Another close friend and collaborator was the late Timothy Findley. He was the author of a powerful novel, The Wars, which was made into a movie directed by Robin Phillips. Martha starred in the film and received a Best Actress Genie for her performance. When Tiff, as he was known, wrote the play, Elizabeth Rex, it was Martha who directed it for the stage at the Tom Patterson Theatre. Critics couldn’t seem to find enough adjectives to praise it. There have been other movies, among them Dancing in the Dark, Clean, H2O, The Republic of Love, Mustard Bath. And there have been numerous TV dramas and TV movies. In the 1970s she was narrator of the prime-time CTV documentary series, The Human Journey. Some believe it was the first documentary ever narrated by a woman. In time CBC produced a documentary not starring her but about her: The Life and Times of Martha Henry.
However, it is the theatre, always the theatre, that has been her first love. At age 74, appearing as Violet Weston in the Pulitizer-prize-winning play August: Osage County at the Royal Manitoba Theatre Centre, she continued to command the stage as few others can. Globe and Mail critic, J. Kelly Nestruck, described how “…her voice becomes deep and resonant, almost incantatory — and can make your neck hairs stand on end.” Violet Weston is an aging woman of poisonous disposition who has cancer and is addicted to the prescription drugs Vicodin and Xanax. To prepare for the role Martha had a fellow cast member crudely chop off her hair to give her the appearance of some-one who had undergone chemotherapy. She also looked up the side effects of the drugs her character had been taking and incorporated them into her characterization. She sees nothing unusual in this: it’s what actors do.
Recognizing that her prodigious talent could have made her a dominant figure in American theatre, people have asked more times than she can count and perhaps more than she would like, why she chose Canada. Her response has always been as flattering as it is sincere: “Because I want to live in a country that could create a theatre like Stratford.”
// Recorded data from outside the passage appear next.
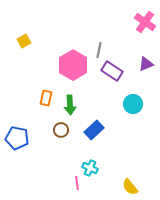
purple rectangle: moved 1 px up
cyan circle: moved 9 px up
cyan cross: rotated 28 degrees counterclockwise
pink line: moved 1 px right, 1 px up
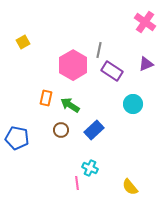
yellow square: moved 1 px left, 1 px down
green arrow: rotated 126 degrees clockwise
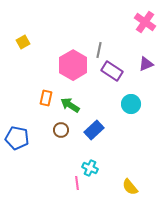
cyan circle: moved 2 px left
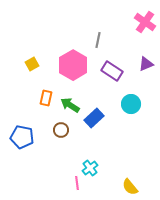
yellow square: moved 9 px right, 22 px down
gray line: moved 1 px left, 10 px up
blue rectangle: moved 12 px up
blue pentagon: moved 5 px right, 1 px up
cyan cross: rotated 28 degrees clockwise
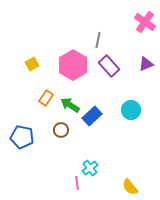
purple rectangle: moved 3 px left, 5 px up; rotated 15 degrees clockwise
orange rectangle: rotated 21 degrees clockwise
cyan circle: moved 6 px down
blue rectangle: moved 2 px left, 2 px up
Canada — and the United States — have shown their appreciation by making her one of the most honoured artists of her time. She’s a Companion of the Order of Canada, a member of the Order of Ontario, the recipient of five Genie Awards, Two Betty Mitchell Awards, the Toronto Drama Bench Award for Outstanding Contributions to Canadian Theatre and the New York Theatre Award. She’s a Lifetime Member of Actors Equity. She has honorary degrees from seven Canadian and American universities. She’s a recipient of the Governor General’s Award for Lifetime Achievement and the Stratford Legacy Award, which has been given only to Christopher Plummer, Maggie Smith and William Shatner before her.
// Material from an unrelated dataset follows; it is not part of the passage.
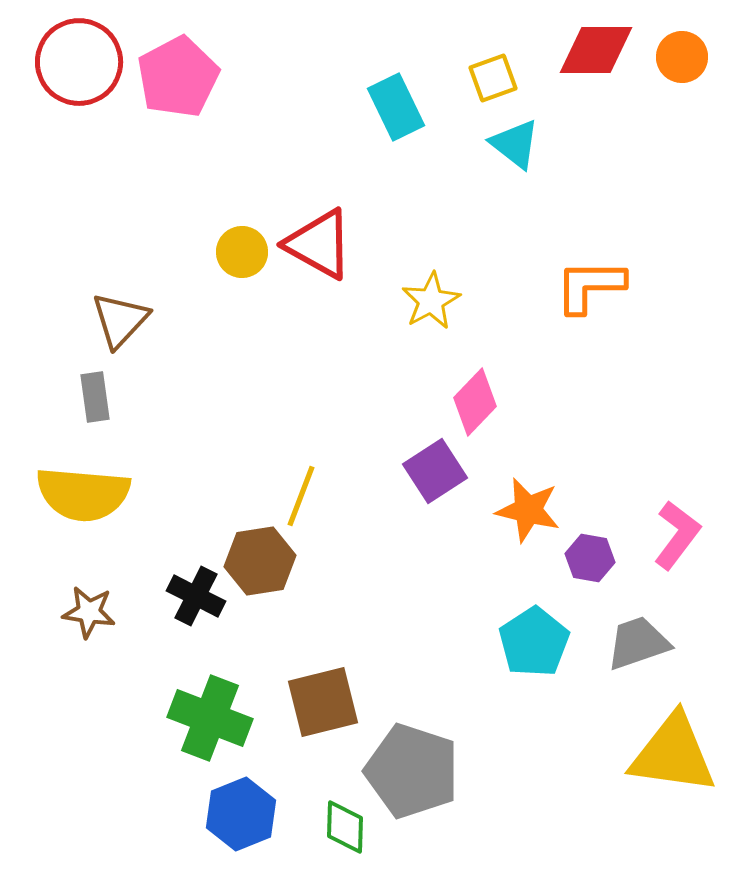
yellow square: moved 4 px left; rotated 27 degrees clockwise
In 2007 Stratford made her director of the Birmingham Conservatory for Classical Theatre. She wasn’t certain she was equipped to be a teacher but she never said no to a challenge. For almost ten years she has taught some of Canada’s finest young actors the skills necessary to be classical actors, and the tricks and secrets of the Stratford stage. In 2016, having just turned 78, she has said no to another five year contract. She will devote all her time and her talent from now on to directing, with All My Sons at Stratford and August Strinberg’s The Dance of Death at the Shaw Festival filling her calendar for the summer of 2016, making her for the second time the only person to direct shows at both the Stratford Festival and the Shaw Festival in the same season.